Italian Roots of This Dish
Creamy tomato basil pasta is rooted in classic Italian flavors but simplified for today’s busy households. The one pot method is a modern twist making it quick enough for weeknights while keeping all that sun kissed basil and tomato goodness.

Common Questions
- → Can I use another pasta shape besides penne or spaghetti?
Yes, you can substitute with your favorite short pasta like fusilli or farfalle for optimal results.
- → How can I make this dish vegan?
Replace heavy cream and Parmesan with plant-based alternatives to create a fully vegan pasta.
- → Is gluten-free pasta suitable for this dish?
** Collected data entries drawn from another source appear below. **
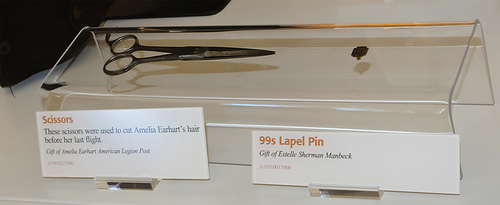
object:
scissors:
[103, 30, 276, 76]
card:
[35, 106, 209, 179]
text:
[43, 115, 73, 123]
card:
[252, 131, 461, 195]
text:
[43, 127, 61, 134]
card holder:
[94, 176, 162, 190]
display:
[39, 19, 496, 179]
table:
[0, 0, 500, 205]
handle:
[105, 33, 139, 55]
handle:
[103, 52, 137, 75]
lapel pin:
[351, 46, 369, 60]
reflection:
[107, 50, 280, 93]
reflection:
[354, 61, 372, 74]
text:
[308, 136, 324, 147]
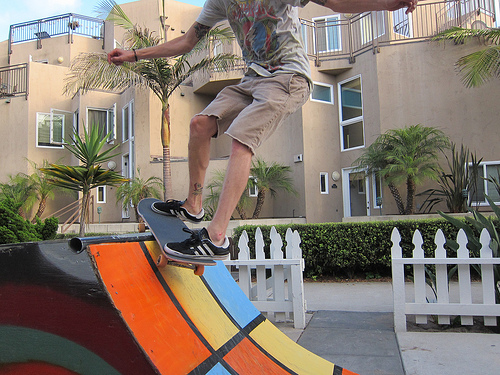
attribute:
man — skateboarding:
[101, 19, 348, 289]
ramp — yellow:
[87, 237, 356, 373]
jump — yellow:
[2, 232, 364, 374]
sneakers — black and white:
[153, 227, 230, 265]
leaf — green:
[387, 128, 408, 149]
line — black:
[189, 312, 266, 373]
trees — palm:
[33, 114, 138, 234]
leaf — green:
[370, 107, 460, 199]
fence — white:
[219, 225, 498, 329]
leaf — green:
[81, 157, 95, 188]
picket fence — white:
[205, 225, 499, 330]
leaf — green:
[7, 220, 12, 224]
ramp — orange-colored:
[47, 222, 237, 334]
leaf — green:
[409, 136, 416, 146]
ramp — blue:
[199, 260, 260, 329]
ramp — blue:
[202, 362, 229, 373]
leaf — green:
[411, 185, 452, 197]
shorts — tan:
[184, 73, 310, 147]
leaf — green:
[98, 138, 127, 161]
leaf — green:
[126, 18, 149, 44]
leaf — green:
[88, 122, 100, 148]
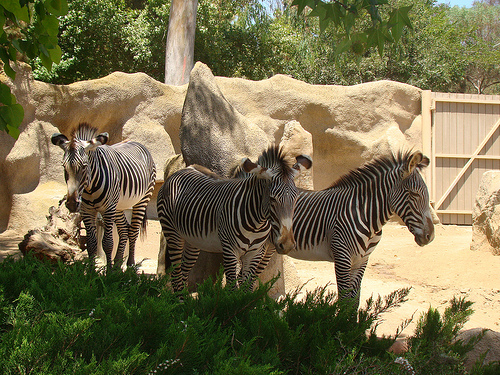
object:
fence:
[8, 71, 422, 223]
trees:
[209, 7, 496, 77]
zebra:
[51, 123, 157, 273]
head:
[51, 126, 110, 214]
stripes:
[180, 187, 262, 237]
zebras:
[227, 162, 434, 320]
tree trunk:
[164, 1, 203, 87]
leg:
[334, 261, 354, 308]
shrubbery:
[405, 294, 487, 374]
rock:
[1, 57, 53, 257]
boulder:
[0, 57, 440, 260]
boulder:
[468, 168, 498, 254]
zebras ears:
[400, 150, 424, 182]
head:
[384, 151, 434, 246]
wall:
[3, 55, 424, 275]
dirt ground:
[417, 270, 477, 297]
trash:
[366, 339, 443, 360]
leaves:
[277, 4, 448, 63]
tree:
[165, 0, 198, 85]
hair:
[325, 151, 420, 190]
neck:
[355, 169, 395, 240]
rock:
[178, 60, 270, 178]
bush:
[5, 252, 497, 372]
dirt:
[394, 267, 442, 291]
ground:
[385, 232, 498, 324]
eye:
[270, 196, 277, 202]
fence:
[421, 90, 498, 225]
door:
[428, 91, 498, 226]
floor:
[477, 271, 499, 327]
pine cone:
[151, 361, 198, 373]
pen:
[0, 88, 499, 374]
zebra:
[156, 146, 313, 304]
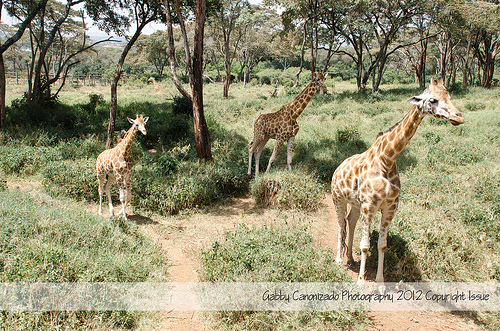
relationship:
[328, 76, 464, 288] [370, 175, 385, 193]
giraffe has spot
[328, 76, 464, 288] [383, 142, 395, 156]
giraffe has spot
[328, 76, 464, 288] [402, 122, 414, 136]
giraffe has spot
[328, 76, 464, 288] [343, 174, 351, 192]
giraffe has spot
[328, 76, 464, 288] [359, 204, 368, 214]
giraffe has spot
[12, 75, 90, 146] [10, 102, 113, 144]
tree has shadow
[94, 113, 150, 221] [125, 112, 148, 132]
giraffe has head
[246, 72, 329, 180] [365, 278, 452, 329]
giraffe leading way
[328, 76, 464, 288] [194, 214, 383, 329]
giraffe walking near shrubs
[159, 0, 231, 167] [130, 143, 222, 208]
tree surrounded by shrub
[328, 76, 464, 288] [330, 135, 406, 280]
giraffe has orange markings body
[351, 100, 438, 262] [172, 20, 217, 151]
giraffe near tree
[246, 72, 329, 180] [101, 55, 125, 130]
giraffe near tree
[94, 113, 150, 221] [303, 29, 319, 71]
giraffe near tree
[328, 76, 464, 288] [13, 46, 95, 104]
giraffe in sun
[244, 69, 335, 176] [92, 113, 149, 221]
giraffe in giraffe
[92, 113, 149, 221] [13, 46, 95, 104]
giraffe in sun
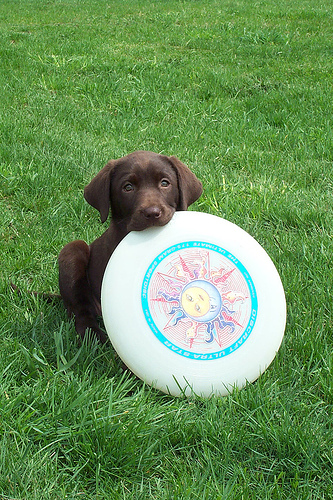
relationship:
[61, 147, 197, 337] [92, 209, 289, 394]
puppy with frisbee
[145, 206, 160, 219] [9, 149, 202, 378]
nose of puppy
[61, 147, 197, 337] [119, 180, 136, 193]
puppy has eye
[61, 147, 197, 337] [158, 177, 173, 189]
puppy has eye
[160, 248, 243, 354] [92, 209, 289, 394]
sun in middle of frisbee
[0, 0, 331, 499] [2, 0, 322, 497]
grass in field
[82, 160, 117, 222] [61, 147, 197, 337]
ear of puppy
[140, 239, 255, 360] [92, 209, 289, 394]
circle in middle of frisbee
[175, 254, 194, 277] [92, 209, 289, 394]
ray on frisbee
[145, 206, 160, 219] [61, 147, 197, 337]
nose of puppy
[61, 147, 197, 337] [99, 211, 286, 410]
puppy holding frisbee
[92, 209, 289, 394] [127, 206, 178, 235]
frisbee in mouth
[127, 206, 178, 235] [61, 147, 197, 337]
mouth of puppy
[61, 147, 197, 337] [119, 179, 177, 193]
puppy has eyes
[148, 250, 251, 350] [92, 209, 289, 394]
logo on frisbee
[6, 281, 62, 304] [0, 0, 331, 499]
tail in grass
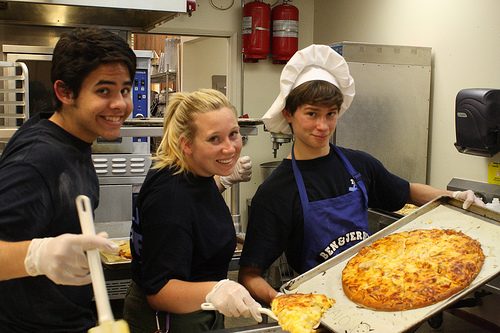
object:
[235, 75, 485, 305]
boy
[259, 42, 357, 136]
hat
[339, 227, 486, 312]
pizza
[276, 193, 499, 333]
tray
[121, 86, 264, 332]
girl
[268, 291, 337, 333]
pizza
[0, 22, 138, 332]
boy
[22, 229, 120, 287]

Absolutely. Gluten-free pasta works well; just monitor cooking time to avoid overcooking.
- → What protein can I add for a heartier meal?
Grilled chicken or shrimp can be added for extra protein, stirred in at the end before serving.
- → Can I prepare this in advance?
While best fresh, you may prepare ahead and gently reheat, adding a splash of broth or cream if needed.
- → What wine pairs well with this dish?
A crisp Sauvignon Blanc complements the creamy, herbal flavors of the pasta beautifully.